Yes—the stage features dual-mode Peltier-plus-resistive heating with active thermal shielding and differential pumping, validated for stable operation from −170 °C to +100 °C under ≤1×10⁻⁶ mbar.
Is vacuum bake-out functionality included, and what is the maximum safe bake temperature?
Yes—integrated resistive heaters enable uniform bake-out to ≥100 °C across all vacuum chambers, with real-time temperature monitoring and overheat cutoff per ISO 14644-1 Class 4 compliance.

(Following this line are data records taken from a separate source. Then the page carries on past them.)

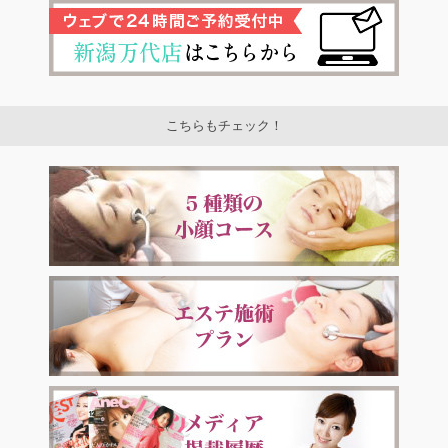
こちらもチェック！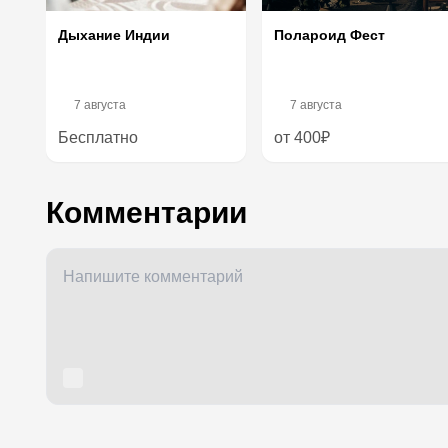
Дыхание Индии
Полароид Фест
7 августа
7 августа
Бесплатно
от 400₽
Комментарии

What level of vacuum integrity is maintained during LN₂ refilling?
The hot-swap port employs a double-isolation valve manifold; vacuum loss during refill is limited to <1×10⁻⁶ mbar transient rise, with full recovery within 90 seconds.
Are calibration certificates available for temperature and pressure sensors?
Yes—NIST-traceable calibration reports (ISO/IEC 17025 accredited) are provided for all primary sensors, with optional annual recalibration service contracts.